RECORDS FOR THE EXERCISE ::
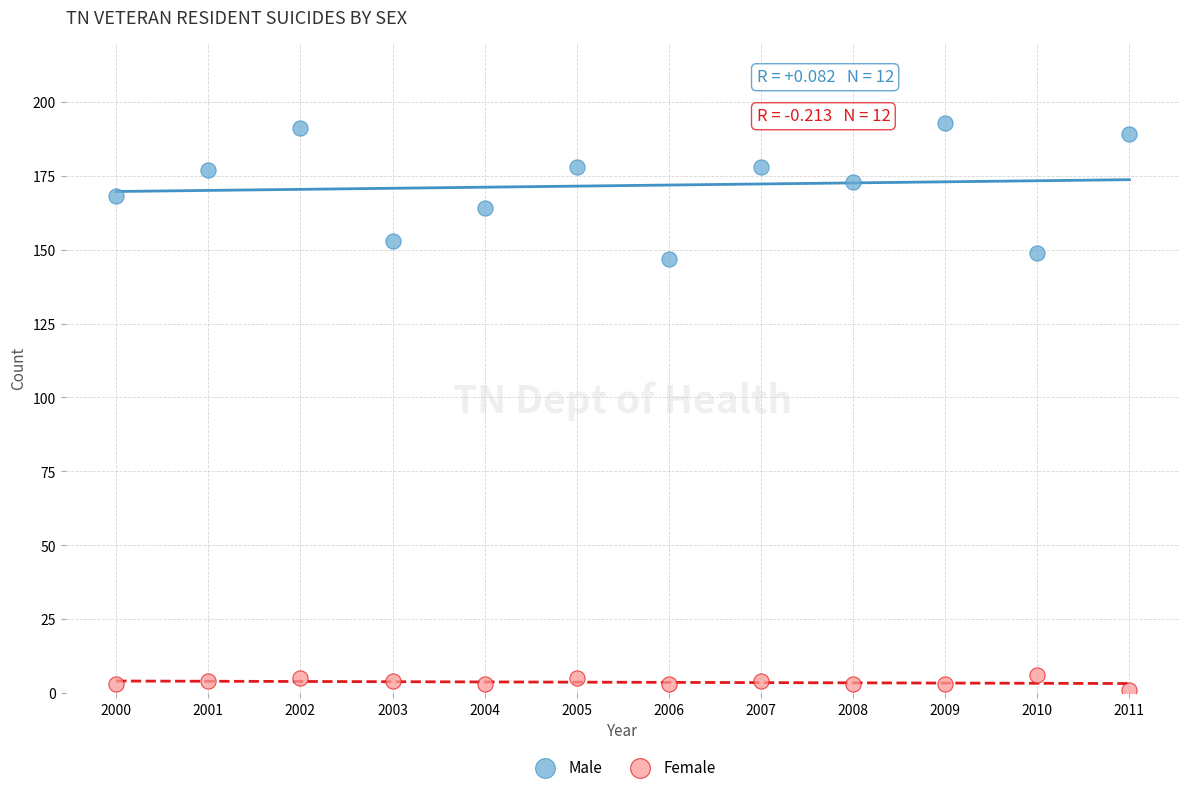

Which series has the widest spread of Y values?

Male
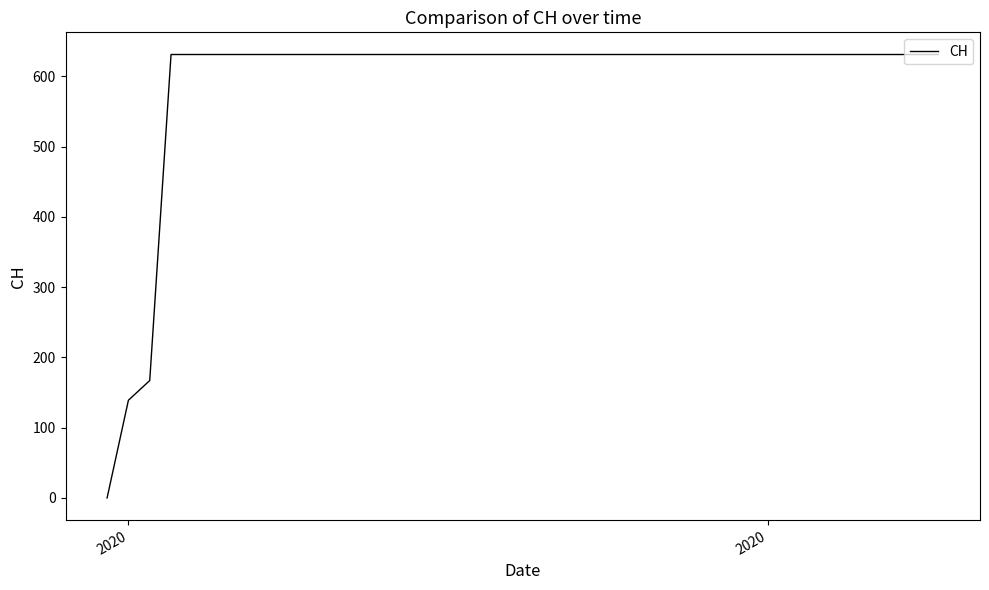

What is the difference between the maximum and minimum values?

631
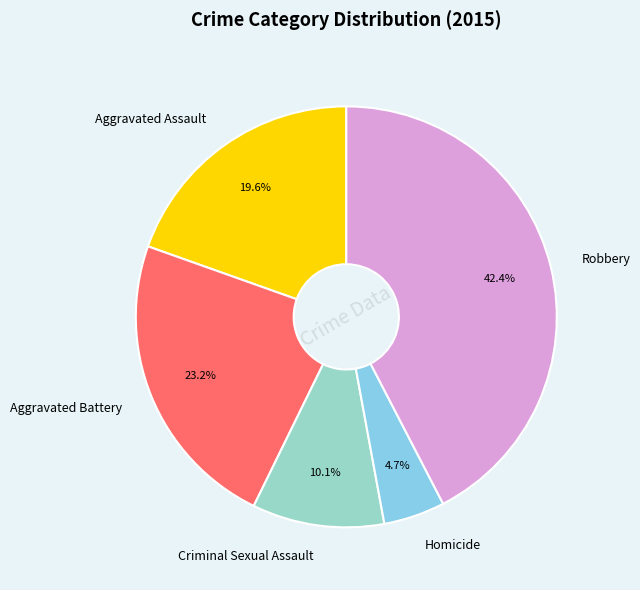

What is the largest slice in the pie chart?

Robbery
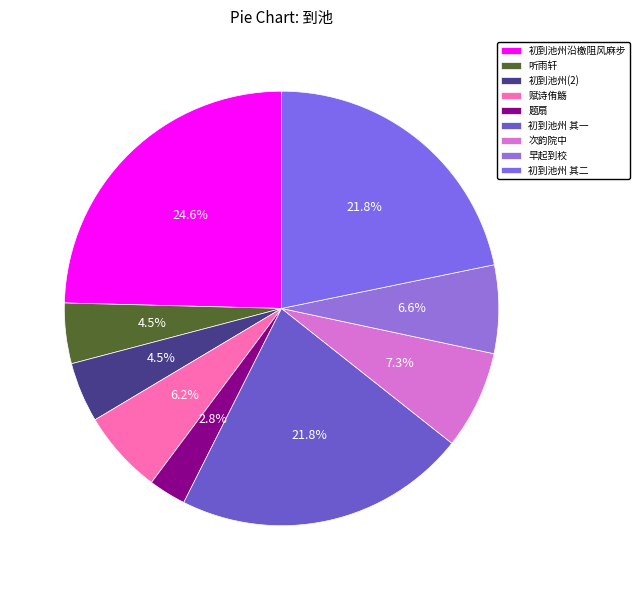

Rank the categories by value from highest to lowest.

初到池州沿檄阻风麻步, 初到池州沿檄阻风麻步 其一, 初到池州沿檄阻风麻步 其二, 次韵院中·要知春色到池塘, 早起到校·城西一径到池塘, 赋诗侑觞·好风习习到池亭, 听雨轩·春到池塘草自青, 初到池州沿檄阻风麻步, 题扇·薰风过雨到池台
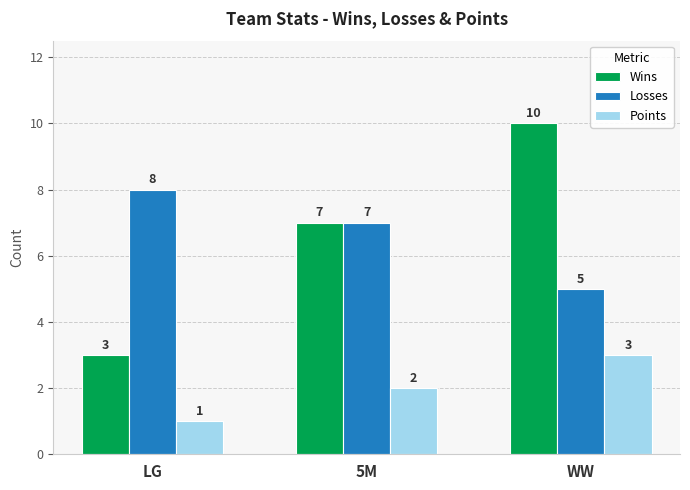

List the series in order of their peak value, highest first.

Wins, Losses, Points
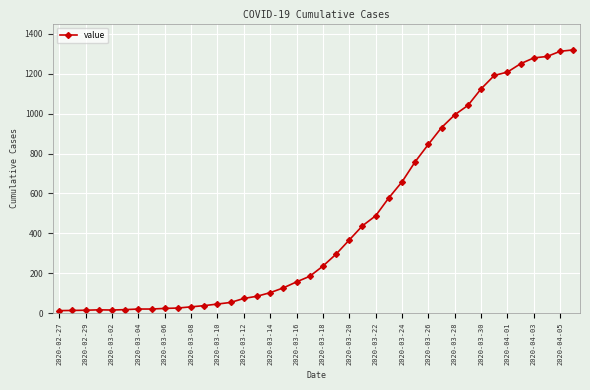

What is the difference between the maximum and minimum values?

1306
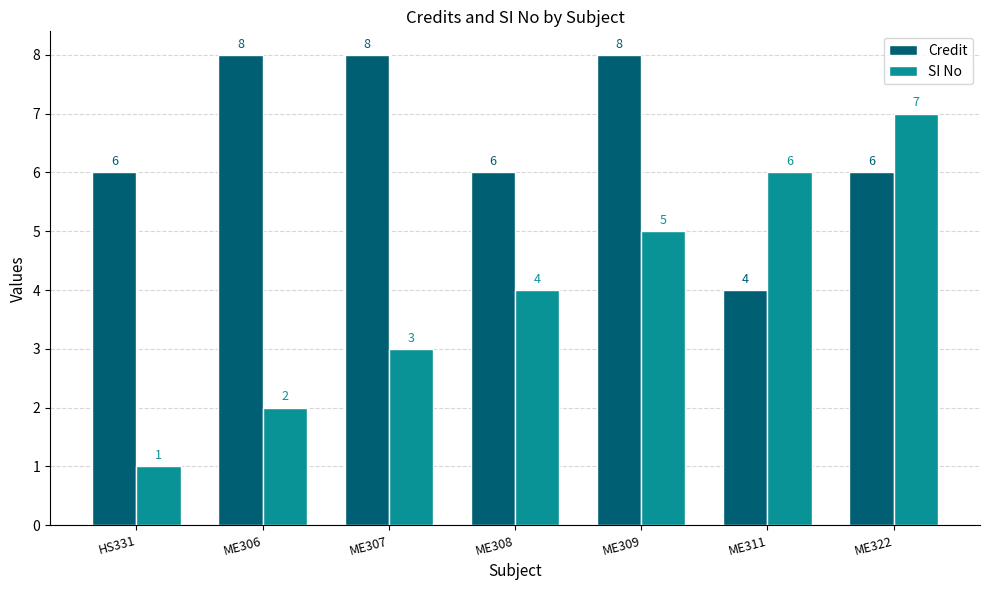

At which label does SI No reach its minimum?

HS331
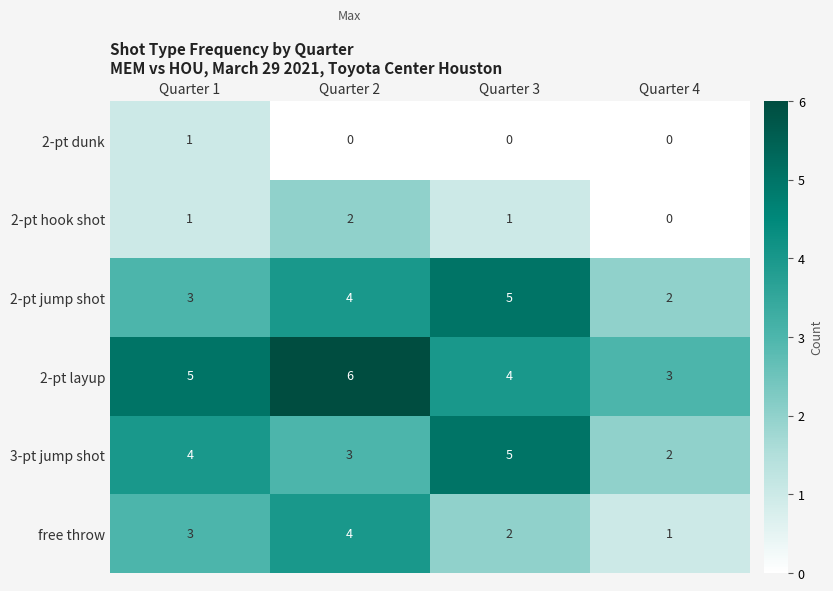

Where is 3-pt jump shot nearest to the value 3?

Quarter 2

WHAT YOU HAVE TO DO ::
Reproduce all the text of the material above word for word, leaving out the pictures.

WRITTEN RESPONSE ::
Which series has the widest spread of Y values?

Male

What is the difference between the maximum and minimum values?

631

What is the largest slice in the pie chart?

Robbery

Rank the categories by value from highest to lowest.

初到池州沿檄阻风麻步, 初到池州沿檄阻风麻步 其一, 初到池州沿檄阻风麻步 其二, 次韵院中·要知春色到池塘, 早起到校·城西一径到池塘, 赋诗侑觞·好风习习到池亭, 听雨轩·春到池塘草自青, 初到池州沿檄阻风麻步, 题扇·薰风过雨到池台

List the series in order of their peak value, highest first.

Wins, Losses, Points

What is the difference between the maximum and minimum values?

1306

At which label does SI No reach its minimum?

HS331

Where is 3-pt jump shot nearest to the value 3?

Quarter 2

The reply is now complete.